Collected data
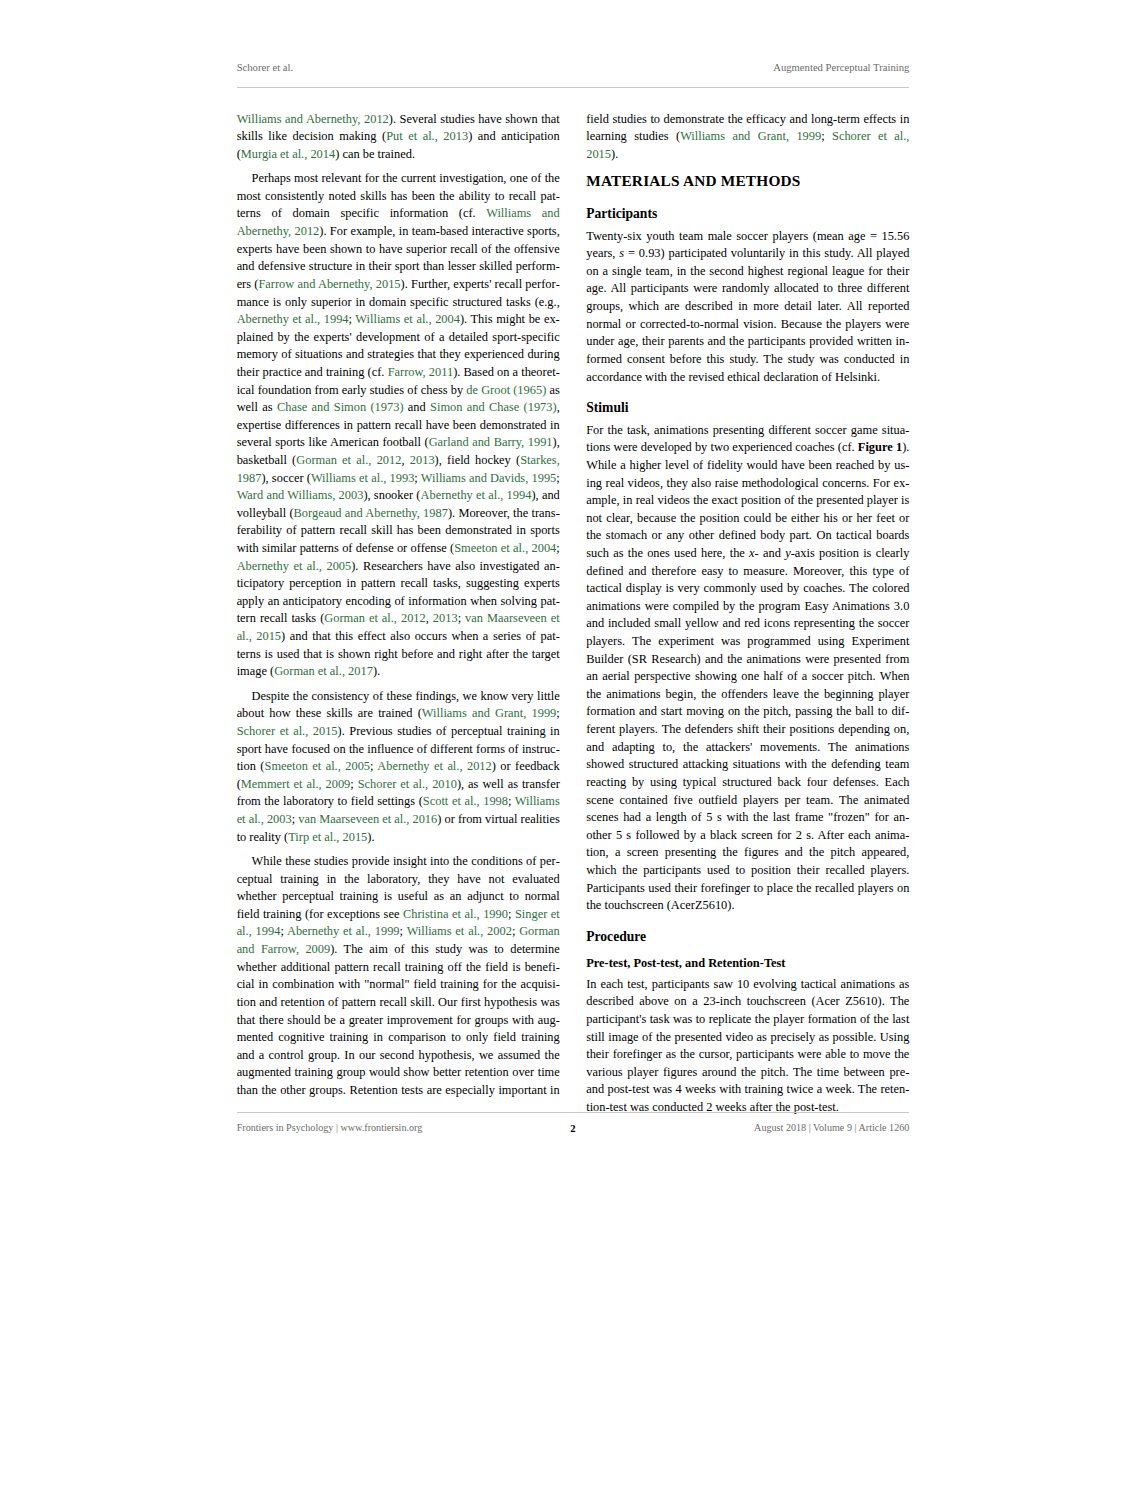Schorer et al.
Augmented Perceptual Training
Williams and Abernethy, 2012). Several studies have shown that skills like decision making (Put et al., 2013) and anticipation (Murgia et al., 2014) can be trained.
Perhaps most relevant for the current investigation, one of the most consistently noted skills has been the ability to recall patterns of domain specific information (cf. Williams and Abernethy, 2012). For example, in team-based interactive sports, experts have been shown to have superior recall of the offensive and defensive structure in their sport than lesser skilled performers (Farrow and Abernethy, 2015). Further, experts' recall performance is only superior in domain specific structured tasks (e.g., Abernethy et al., 1994; Williams et al., 2004). This might be explained by the experts' development of a detailed sport-specific memory of situations and strategies that they experienced during their practice and training (cf. Farrow, 2011). Based on a theoretical foundation from early studies of chess by de Groot (1965) as well as Chase and Simon (1973) and Simon and Chase (1973), expertise differences in pattern recall have been demonstrated in several sports like American football (Garland and Barry, 1991), basketball (Gorman et al., 2012, 2013), field hockey (Starkes, 1987), soccer (Williams et al., 1993; Williams and Davids, 1995; Ward and Williams, 2003), snooker (Abernethy et al., 1994), and volleyball (Borgeaud and Abernethy, 1987). Moreover, the transferability of pattern recall skill has been demonstrated in sports with similar patterns of defense or offense (Smeeton et al., 2004; Abernethy et al., 2005). Researchers have also investigated anticipatory perception in pattern recall tasks, suggesting experts apply an anticipatory encoding of information when solving pattern recall tasks (Gorman et al., 2012, 2013; van Maarseveen et al., 2015) and that this effect also occurs when a series of patterns is used that is shown right before and right after the target image (Gorman et al., 2017).
Despite the consistency of these findings, we know very little about how these skills are trained (Williams and Grant, 1999; Schorer et al., 2015). Previous studies of perceptual training in sport have focused on the influence of different forms of instruction (Smeeton et al., 2005; Abernethy et al., 2012) or feedback (Memmert et al., 2009; Schorer et al., 2010), as well as transfer from the laboratory to field settings (Scott et al., 1998; Williams et al., 2003; van Maarseveen et al., 2016) or from virtual realities to reality (Tirp et al., 2015).
While these studies provide insight into the conditions of perceptual training in the laboratory, they have not evaluated whether perceptual training is useful as an adjunct to normal field training (for exceptions see Christina et al., 1990; Singer et al., 1994; Abernethy et al., 1999; Williams et al., 2002; Gorman and Farrow, 2009). The aim of this study was to determine whether additional pattern recall training off the field is beneficial in combination with "normal" field training for the acquisition and retention of pattern recall skill. Our first hypothesis was that there should be a greater improvement for groups with augmented cognitive training in comparison to only field training and a control group. In our second hypothesis, we assumed the augmented training group would show better retention over time than the other groups. Retention tests are especially important in field studies to demonstrate the efficacy and long-term effects in learning studies (Williams and Grant, 1999; Schorer et al., 2015).
Materials and Methods
Participants
Twenty-six youth team male soccer players (mean age = 15.56 years, s = 0.93) participated voluntarily in this study. All played on a single team, in the second highest regional league for their age. All participants were randomly allocated to three different groups, which are described in more detail later. All reported normal or corrected-to-normal vision. Because the players were under age, their parents and the participants provided written informed consent before this study. The study was conducted in accordance with the revised ethical declaration of Helsinki.
Stimuli
For the task, animations presenting different soccer game situations were developed by two experienced coaches (cf. Figure 1). While a higher level of fidelity would have been reached by using real videos, they also raise methodological concerns. For example, in real videos the exact position of the presented player is not clear, because the position could be either his or her feet or the stomach or any other defined body part. On tactical boards such as the ones used here, the x- and y-axis position is clearly defined and therefore easy to measure. Moreover, this type of tactical display is very commonly used by coaches. The colored animations were compiled by the program Easy Animations 3.0 and included small yellow and red icons representing the soccer players. The experiment was programmed using Experiment Builder (SR Research) and the animations were presented from an aerial perspective showing one half of a soccer pitch. When the animations begin, the offenders leave the beginning player formation and start moving on the pitch, passing the ball to different players. The defenders shift their positions depending on, and adapting to, the attackers' movements. The animations showed structured attacking situations with the defending team reacting by using typical structured back four defenses. Each scene contained five outfield players per team. The animated scenes had a length of 5 s with the last frame "frozen" for another 5 s followed by a black screen for 2 s. After each animation, a screen presenting the figures and the pitch appeared, which the participants used to position their recalled players. Participants used their forefinger to place the recalled players on the touchscreen (AcerZ5610).
Procedure
Pre-test, Post-test, and Retention-Test
In each test, participants saw 10 evolving tactical animations as described above on a 23-inch touchscreen (Acer Z5610). The participant's task was to replicate the player formation of the last still image of the presented video as precisely as possible. Using their forefinger as the cursor, participants were able to move the various player figures around the pitch. The time between pre- and post-test was 4 weeks with training twice a week. The retention-test was conducted 2 weeks after the post-test.
Frontiers in Psychology | www.frontiersin.org
2
August 2018 | Volume 9 | Article 1260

Exercise instructions | Print all the records exactly, minus any images.

Solution |
Schorer et al.
Augmented Perceptual Training
Williams and Abernethy, 2012). Several studies have shown that skills like decision making (Put et al., 2013) and anticipation (Murgia et al., 2014) can be trained.
Perhaps most relevant for the current investigation, one of the most consistently noted skills has been the ability to recall patterns of domain specific information (cf. Williams and Abernethy, 2012). For example, in team-based interactive sports, experts have been shown to have superior recall of the offensive and defensive structure in their sport than lesser skilled performers (Farrow and Abernethy, 2015). Further, experts' recall performance is only superior in domain specific structured tasks (e.g., Abernethy et al., 1994; Williams et al., 2004). This might be explained by the experts' development of a detailed sport-specific memory of situations and strategies that they experienced during their practice and training (cf. Farrow, 2011). Based on a theoretical foundation from early studies of chess by de Groot (1965) as well as Chase and Simon (1973) and Simon and Chase (1973), expertise differences in pattern recall have been demonstrated in several sports like American football (Garland and Barry, 1991), basketball (Gorman et al., 2012, 2013), field hockey (Starkes, 1987), soccer (Williams et al., 1993; Williams and Davids, 1995; Ward and Williams, 2003), snooker (Abernethy et al., 1994), and volleyball (Borgeaud and Abernethy, 1987). Moreover, the transferability of pattern recall skill has been demonstrated in sports with similar patterns of defense or offense (Smeeton et al., 2004; Abernethy et al., 2005). Researchers have also investigated anticipatory perception in pattern recall tasks, suggesting experts apply an anticipatory encoding of information when solving pattern recall tasks (Gorman et al., 2012, 2013; van Maarseveen et al., 2015) and that this effect also occurs when a series of patterns is used that is shown right before and right after the target image (Gorman et al., 2017).
Despite the consistency of these findings, we know very little about how these skills are trained (Williams and Grant, 1999; Schorer et al., 2015). Previous studies of perceptual training in sport have focused on the influence of different forms of instruction (Smeeton et al., 2005; Abernethy et al., 2012) or feedback (Memmert et al., 2009; Schorer et al., 2010), as well as transfer from the laboratory to field settings (Scott et al., 1998; Williams et al., 2003; van Maarseveen et al., 2016) or from virtual realities to reality (Tirp et al., 2015).
While these studies provide insight into the conditions of perceptual training in the laboratory, they have not evaluated whether perceptual training is useful as an adjunct to normal field training (for exceptions see Christina et al., 1990; Singer et al., 1994; Abernethy et al., 1999; Williams et al., 2002; Gorman and Farrow, 2009). The aim of this study was to determine whether additional pattern recall training off the field is beneficial in combination with "normal" field training for the acquisition and retention of pattern recall skill. Our first hypothesis was that there should be a greater improvement for groups with augmented cognitive training in comparison to only field training and a control group. In our second hypothesis, we assumed the augmented training group would show better retention over time than the other groups. Retention tests are especially important in field studies to demonstrate the efficacy and long-term effects in learning studies (Williams and Grant, 1999; Schorer et al., 2015).
Materials and Methods
Participants
Twenty-six youth team male soccer players (mean age = 15.56 years, s = 0.93) participated voluntarily in this study. All played on a single team, in the second highest regional league for their age. All participants were randomly allocated to three different groups, which are described in more detail later. All reported normal or corrected-to-normal vision. Because the players were under age, their parents and the participants provided written informed consent before this study. The study was conducted in accordance with the revised ethical declaration of Helsinki.
Stimuli
For the task, animations presenting different soccer game situations were developed by two experienced coaches (cf. Figure 1). While a higher level of fidelity would have been reached by using real videos, they also raise methodological concerns. For example, in real videos the exact position of the presented player is not clear, because the position could be either his or her feet or the stomach or any other defined body part. On tactical boards such as the ones used here, the x- and y-axis position is clearly defined and therefore easy to measure. Moreover, this type of tactical display is very commonly used by coaches. The colored animations were compiled by the program Easy Animations 3.0 and included small yellow and red icons representing the soccer players. The experiment was programmed using Experiment Builder (SR Research) and the animations were presented from an aerial perspective showing one half of a soccer pitch. When the animations begin, the offenders leave the beginning player formation and start moving on the pitch, passing the ball to different players. The defenders shift their positions depending on, and adapting to, the attackers' movements. The animations showed structured attacking situations with the defending team reacting by using typical structured back four defenses. Each scene contained five outfield players per team. The animated scenes had a length of 5 s with the last frame "frozen" for another 5 s followed by a black screen for 2 s. After each animation, a screen presenting the figures and the pitch appeared, which the participants used to position their recalled players. Participants used their forefinger to place the recalled players on the touchscreen (AcerZ5610).
Procedure
Pre-test, Post-test, and Retention-Test
In each test, participants saw 10 evolving tactical animations as described above on a 23-inch touchscreen (Acer Z5610). The participant's task was to replicate the player formation of the last still image of the presented video as precisely as possible. Using their forefinger as the cursor, participants were able to move the various player figures around the pitch. The time between pre- and post-test was 4 weeks with training twice a week. The retention-test was conducted 2 weeks after the post-test.
Frontiers in Psychology | www.frontiersin.org
2
August 2018 | Volume 9 | Article 1260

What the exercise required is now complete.